#### Data for the task ####
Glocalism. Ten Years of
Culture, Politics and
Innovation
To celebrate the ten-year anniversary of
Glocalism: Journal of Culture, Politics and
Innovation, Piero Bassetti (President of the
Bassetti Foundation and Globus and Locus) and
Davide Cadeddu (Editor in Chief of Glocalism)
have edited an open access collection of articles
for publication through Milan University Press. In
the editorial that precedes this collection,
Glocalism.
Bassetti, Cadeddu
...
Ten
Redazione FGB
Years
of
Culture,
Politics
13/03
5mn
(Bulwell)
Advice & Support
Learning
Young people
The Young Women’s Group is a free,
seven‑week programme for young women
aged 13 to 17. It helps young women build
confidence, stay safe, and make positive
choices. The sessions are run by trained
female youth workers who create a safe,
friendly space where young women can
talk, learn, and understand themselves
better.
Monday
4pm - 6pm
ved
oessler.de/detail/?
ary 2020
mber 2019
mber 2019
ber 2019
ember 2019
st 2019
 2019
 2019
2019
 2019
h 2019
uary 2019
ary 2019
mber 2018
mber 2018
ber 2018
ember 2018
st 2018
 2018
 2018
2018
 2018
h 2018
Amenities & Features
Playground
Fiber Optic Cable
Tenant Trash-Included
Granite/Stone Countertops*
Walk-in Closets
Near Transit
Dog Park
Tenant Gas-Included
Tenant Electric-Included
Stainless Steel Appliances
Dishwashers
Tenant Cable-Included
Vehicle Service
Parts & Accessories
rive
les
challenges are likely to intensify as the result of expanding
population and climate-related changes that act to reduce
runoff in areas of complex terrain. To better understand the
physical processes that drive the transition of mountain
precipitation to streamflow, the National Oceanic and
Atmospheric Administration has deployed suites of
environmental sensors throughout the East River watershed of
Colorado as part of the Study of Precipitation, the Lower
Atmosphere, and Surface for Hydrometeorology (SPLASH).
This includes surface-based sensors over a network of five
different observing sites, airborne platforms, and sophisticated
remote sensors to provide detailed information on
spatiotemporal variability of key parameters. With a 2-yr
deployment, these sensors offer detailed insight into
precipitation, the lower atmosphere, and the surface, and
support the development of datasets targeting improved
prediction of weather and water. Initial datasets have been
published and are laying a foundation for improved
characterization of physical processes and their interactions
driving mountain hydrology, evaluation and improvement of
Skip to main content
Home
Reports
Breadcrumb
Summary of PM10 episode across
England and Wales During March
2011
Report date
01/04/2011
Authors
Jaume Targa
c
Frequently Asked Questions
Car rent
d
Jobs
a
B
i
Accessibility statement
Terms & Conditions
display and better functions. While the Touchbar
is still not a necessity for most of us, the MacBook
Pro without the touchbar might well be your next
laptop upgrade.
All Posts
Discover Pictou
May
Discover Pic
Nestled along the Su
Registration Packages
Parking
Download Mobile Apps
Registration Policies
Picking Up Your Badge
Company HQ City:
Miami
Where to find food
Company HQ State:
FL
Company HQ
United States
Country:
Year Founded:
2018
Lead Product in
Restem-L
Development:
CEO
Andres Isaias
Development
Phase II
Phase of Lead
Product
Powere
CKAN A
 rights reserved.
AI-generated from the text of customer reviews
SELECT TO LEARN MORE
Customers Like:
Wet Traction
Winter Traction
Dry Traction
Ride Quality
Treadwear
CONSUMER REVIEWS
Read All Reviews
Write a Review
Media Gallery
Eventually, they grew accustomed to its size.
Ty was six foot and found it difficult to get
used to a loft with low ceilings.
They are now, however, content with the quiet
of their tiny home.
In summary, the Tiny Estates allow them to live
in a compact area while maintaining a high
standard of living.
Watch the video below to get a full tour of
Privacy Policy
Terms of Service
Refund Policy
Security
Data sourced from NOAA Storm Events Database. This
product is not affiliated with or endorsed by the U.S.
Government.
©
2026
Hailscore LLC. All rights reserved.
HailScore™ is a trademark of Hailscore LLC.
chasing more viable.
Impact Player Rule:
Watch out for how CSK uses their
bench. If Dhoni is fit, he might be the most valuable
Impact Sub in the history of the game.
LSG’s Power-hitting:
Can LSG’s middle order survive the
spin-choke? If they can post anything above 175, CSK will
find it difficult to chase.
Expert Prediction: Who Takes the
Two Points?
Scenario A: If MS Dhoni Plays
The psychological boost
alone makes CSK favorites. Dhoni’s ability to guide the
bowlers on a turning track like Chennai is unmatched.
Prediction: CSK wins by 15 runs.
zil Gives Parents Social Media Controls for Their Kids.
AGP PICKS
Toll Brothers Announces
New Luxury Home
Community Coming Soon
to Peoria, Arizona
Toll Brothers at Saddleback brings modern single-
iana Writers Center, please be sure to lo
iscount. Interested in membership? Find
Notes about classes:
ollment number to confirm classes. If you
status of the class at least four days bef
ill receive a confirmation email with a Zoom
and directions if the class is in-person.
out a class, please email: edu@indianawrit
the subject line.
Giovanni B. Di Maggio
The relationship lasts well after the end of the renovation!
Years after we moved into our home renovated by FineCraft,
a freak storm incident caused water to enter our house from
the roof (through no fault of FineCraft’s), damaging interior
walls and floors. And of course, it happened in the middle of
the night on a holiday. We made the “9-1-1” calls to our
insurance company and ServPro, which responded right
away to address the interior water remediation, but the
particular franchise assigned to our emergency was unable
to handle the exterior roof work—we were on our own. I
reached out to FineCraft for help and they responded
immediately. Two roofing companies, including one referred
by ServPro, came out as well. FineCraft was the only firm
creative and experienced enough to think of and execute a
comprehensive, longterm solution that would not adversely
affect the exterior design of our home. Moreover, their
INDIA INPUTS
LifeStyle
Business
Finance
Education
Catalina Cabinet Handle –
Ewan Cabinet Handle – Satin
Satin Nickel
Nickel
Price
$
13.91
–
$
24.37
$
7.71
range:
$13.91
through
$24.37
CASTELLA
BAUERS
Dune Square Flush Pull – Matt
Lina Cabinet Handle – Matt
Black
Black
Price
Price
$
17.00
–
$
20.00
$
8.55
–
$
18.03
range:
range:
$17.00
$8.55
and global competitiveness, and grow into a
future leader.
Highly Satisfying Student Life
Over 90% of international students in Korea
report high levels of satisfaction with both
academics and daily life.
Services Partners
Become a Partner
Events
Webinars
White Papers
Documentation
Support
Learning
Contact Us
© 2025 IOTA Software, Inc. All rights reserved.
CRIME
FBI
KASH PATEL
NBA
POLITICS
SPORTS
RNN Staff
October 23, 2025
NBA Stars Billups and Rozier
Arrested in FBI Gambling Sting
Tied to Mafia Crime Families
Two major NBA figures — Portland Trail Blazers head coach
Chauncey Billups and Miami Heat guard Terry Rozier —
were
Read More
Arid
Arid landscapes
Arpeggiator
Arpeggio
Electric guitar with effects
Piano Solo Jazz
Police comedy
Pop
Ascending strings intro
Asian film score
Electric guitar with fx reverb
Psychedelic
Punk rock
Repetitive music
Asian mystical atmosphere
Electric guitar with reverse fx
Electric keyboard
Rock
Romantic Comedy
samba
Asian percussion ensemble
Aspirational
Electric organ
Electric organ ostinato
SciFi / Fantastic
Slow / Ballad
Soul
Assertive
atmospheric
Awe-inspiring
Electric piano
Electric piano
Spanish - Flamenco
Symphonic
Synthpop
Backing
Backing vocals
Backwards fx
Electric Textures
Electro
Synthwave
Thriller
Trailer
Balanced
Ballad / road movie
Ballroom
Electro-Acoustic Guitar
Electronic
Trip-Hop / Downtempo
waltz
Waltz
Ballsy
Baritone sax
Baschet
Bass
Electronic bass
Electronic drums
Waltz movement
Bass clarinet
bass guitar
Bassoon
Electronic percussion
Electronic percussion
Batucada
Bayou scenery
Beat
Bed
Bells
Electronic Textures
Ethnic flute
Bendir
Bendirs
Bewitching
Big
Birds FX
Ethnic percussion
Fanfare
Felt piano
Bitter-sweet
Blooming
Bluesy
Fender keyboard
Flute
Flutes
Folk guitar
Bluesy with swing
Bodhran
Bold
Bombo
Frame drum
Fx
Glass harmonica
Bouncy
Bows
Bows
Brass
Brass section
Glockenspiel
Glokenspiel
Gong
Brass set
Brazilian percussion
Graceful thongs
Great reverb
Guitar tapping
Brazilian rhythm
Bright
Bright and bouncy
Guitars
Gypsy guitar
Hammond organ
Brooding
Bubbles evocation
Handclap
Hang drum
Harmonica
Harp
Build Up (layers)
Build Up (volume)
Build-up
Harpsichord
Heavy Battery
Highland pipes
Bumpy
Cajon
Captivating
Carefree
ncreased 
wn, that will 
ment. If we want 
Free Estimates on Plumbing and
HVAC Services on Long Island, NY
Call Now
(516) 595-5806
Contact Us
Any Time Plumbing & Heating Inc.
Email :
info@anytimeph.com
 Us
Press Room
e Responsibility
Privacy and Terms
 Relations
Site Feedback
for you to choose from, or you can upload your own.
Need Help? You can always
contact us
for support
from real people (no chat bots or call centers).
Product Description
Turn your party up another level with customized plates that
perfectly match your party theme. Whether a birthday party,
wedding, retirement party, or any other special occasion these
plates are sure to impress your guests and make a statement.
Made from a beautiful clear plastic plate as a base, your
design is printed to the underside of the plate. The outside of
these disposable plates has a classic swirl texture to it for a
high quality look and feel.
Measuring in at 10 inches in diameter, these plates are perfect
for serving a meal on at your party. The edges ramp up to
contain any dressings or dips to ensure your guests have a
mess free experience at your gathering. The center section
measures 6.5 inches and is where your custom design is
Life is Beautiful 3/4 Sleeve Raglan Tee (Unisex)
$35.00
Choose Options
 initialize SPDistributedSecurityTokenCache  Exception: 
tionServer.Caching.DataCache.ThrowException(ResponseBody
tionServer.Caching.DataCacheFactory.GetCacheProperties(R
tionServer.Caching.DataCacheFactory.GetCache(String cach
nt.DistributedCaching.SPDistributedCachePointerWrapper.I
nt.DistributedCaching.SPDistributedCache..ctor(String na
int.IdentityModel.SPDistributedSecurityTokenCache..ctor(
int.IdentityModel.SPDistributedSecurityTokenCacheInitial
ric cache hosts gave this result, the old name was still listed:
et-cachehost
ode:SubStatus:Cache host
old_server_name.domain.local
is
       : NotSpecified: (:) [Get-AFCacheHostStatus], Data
####
- Assignment
Each line of the records above, from the first through the one containing "challenges are likely", is to be retyped exactly; no other line belongs.

- Task output
Glocalism. Ten Years of
Culture, Politics and
Innovation
To celebrate the ten-year anniversary of
Glocalism: Journal of Culture, Politics and
Innovation, Piero Bassetti (President of the
Bassetti Foundation and Globus and Locus) and
Davide Cadeddu (Editor in Chief of Glocalism)
have edited an open access collection of articles
for publication through Milan University Press. In
the editorial that precedes this collection,
Glocalism.
Bassetti, Cadeddu
...
Ten
Redazione FGB
Years
of
Culture,
Politics
13/03
5mn
(Bulwell)
Advice & Support
Learning
Young people
The Young Women’s Group is a free,
seven‑week programme for young women
aged 13 to 17. It helps young women build
confidence, stay safe, and make positive
choices. The sessions are run by trained
female youth workers who create a safe,
friendly space where young women can
talk, learn, and understand themselves
better.
Monday
4pm - 6pm
ved
oessler.de/detail/?
ary 2020
mber 2019
mber 2019
ber 2019
ember 2019
st 2019
 2019
 2019
2019
 2019
h 2019
uary 2019
ary 2019
mber 2018
mber 2018
ber 2018
ember 2018
st 2018
 2018
 2018
2018
 2018
h 2018
Amenities & Features
Playground
Fiber Optic Cable
Tenant Trash-Included
Granite/Stone Countertops*
Walk-in Closets
Near Transit
Dog Park
Tenant Gas-Included
Tenant Electric-Included
Stainless Steel Appliances
Dishwashers
Tenant Cable-Included
Vehicle Service
Parts & Accessories
rive
les
challenges are likely to intensify as the result of expanding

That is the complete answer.